Hacker News new | ask | show | jobs
by benedictevans 2251 days ago
Sometimes frontier technology doesn't turn out as planned. Welcome to the tech industry - you will encounter more of this as your career continues ;)

So:

Magic Leap built a technology demonstrator, on a rig that was bolted to a table (as everyone has said). That demo was great. It was also, yes, bolted to a table. They have not turned that into a shipping mass-market consumer product.

Somehow, a bunch of people on the internets decided that because they, personally, hadn't seen the demo, anyone who had must be lying (or on acid?). This was, well, 'a bit silly', for lots of reasons, and it also missed the real challenges. The question was never 'does the tech demo exist?' Rather: Can they turn the optics on the table into something you can wear (that also has even better optics, with acceptable FOV, occlusion etc)? Can they go from a display technology to an actual platform?

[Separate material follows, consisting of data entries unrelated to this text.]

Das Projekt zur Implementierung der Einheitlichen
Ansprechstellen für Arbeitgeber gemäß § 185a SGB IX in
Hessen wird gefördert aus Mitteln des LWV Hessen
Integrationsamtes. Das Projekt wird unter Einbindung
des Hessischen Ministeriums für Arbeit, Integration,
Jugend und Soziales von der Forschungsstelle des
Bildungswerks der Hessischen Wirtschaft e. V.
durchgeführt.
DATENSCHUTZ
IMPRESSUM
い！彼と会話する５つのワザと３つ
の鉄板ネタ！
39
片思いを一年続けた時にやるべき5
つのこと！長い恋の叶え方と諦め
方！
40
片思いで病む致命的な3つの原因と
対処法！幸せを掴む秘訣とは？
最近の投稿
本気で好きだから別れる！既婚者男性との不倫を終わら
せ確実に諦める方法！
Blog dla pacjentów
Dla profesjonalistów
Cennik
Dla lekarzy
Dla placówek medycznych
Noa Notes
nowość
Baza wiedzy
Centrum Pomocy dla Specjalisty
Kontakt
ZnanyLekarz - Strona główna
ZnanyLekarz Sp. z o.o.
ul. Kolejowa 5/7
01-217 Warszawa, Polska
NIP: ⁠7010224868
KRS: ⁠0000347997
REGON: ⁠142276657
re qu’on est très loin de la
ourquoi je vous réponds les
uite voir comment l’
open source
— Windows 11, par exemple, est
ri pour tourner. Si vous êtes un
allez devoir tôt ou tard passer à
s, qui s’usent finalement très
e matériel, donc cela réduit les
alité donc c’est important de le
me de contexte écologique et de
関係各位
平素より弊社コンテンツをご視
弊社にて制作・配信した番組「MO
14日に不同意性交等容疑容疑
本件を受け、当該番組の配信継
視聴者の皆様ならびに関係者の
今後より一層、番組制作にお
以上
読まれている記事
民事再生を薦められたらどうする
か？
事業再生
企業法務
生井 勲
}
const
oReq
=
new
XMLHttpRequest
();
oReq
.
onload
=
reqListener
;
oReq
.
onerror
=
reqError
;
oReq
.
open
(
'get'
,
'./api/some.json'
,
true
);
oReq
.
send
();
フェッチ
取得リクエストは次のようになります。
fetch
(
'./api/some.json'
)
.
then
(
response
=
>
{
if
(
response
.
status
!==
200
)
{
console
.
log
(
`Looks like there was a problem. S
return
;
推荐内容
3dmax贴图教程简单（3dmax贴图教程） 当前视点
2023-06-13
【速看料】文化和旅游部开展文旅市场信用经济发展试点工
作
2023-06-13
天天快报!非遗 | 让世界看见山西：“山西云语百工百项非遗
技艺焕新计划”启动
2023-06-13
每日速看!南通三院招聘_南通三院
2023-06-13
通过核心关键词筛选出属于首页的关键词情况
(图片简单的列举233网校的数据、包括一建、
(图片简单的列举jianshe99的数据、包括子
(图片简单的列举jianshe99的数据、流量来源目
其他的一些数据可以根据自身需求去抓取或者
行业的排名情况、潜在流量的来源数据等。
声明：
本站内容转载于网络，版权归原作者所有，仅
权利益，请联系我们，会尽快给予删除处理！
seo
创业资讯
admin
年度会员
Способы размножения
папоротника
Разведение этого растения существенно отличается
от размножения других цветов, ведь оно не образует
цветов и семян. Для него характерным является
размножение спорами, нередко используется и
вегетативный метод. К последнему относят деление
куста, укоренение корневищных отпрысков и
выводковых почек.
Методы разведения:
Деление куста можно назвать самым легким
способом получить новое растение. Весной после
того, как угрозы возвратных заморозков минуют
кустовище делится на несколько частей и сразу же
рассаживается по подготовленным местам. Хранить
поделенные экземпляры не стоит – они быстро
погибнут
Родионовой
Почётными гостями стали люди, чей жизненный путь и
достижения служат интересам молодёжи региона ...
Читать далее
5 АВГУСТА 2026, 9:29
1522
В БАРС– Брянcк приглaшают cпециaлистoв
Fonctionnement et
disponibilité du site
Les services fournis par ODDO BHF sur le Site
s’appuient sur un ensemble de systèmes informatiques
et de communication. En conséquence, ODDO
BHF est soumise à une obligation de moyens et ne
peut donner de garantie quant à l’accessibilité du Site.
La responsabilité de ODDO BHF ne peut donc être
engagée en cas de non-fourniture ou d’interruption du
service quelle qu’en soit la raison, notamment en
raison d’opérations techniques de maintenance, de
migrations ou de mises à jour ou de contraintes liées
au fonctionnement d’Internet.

Presume for the sake of argument that they solved all the optics etc questions - then they would be in the position of a company that had invented multitouch. That doesn't give you an iPhone. You still have to make an actual smartphone, work out the software and the UI, build an ecosystem, create an app store, get to scaled mass production, and that's really expensive. Or, someone had to - you could licence it out in some way (which is what Qualcomm did with CDMA - Qualcomm doesn't make phones or build cellular networks)

So: imagine back in 2006, you'd seen Jeff Han's multitouch demo. It was three feet across, came in several packing cases, and it was very very cool. But it wasn't an iPhone.